What the task requires:
Return, unchanged, every line from the one containing "1.08 to 1.47: 5" down through the final line of the rows below, including both ends.

(Short-answer chart tasks)

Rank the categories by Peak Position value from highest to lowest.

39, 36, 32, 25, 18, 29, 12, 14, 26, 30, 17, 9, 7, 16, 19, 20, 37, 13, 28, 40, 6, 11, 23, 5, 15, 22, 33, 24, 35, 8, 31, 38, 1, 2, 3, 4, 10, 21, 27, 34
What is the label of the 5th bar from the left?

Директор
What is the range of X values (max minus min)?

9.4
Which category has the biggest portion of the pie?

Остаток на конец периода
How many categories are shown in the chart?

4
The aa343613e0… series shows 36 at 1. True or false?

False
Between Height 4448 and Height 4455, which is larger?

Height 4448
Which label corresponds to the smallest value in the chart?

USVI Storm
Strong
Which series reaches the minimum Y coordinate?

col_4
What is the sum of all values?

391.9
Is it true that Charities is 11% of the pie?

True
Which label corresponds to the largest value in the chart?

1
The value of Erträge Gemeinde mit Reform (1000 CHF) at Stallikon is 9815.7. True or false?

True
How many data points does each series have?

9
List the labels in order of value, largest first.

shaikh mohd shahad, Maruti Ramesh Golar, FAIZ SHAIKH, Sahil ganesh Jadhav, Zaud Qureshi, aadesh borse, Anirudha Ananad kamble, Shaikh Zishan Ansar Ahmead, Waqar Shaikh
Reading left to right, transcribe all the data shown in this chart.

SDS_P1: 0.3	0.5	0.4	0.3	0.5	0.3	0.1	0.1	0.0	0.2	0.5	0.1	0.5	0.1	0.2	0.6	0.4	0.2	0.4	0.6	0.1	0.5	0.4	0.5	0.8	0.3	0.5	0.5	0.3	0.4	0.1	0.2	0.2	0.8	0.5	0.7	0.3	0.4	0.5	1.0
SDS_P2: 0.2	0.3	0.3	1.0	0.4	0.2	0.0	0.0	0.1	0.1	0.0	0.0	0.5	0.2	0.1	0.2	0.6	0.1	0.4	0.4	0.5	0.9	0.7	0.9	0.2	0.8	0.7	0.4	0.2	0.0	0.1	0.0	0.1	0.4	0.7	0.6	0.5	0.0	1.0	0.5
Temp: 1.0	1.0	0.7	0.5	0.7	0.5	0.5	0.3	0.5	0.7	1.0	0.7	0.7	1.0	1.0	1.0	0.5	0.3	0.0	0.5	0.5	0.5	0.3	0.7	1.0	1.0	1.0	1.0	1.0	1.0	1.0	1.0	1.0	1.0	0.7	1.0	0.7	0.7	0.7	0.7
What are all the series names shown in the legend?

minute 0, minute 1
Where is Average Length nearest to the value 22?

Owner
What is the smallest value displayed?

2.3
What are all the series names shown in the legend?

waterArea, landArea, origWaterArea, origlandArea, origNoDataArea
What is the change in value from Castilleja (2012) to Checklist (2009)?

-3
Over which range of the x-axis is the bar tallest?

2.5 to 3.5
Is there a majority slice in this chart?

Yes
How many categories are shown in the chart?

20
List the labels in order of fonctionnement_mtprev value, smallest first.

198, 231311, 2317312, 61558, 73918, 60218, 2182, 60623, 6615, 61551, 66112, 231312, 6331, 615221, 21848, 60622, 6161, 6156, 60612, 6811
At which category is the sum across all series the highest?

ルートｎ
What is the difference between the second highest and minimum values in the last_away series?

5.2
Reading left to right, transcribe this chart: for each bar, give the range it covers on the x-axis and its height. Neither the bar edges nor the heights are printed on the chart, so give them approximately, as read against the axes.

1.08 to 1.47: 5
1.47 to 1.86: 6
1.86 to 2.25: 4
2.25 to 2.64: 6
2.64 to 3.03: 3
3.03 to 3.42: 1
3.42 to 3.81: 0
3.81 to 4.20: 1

Written response:
1.08 to 1.47: 5
1.47 to 1.86: 6
1.86 to 2.25: 4
2.25 to 2.64: 6
2.64 to 3.03: 3
3.03 to 3.42: 1
3.42 to 3.81: 0
3.81 to 4.20: 1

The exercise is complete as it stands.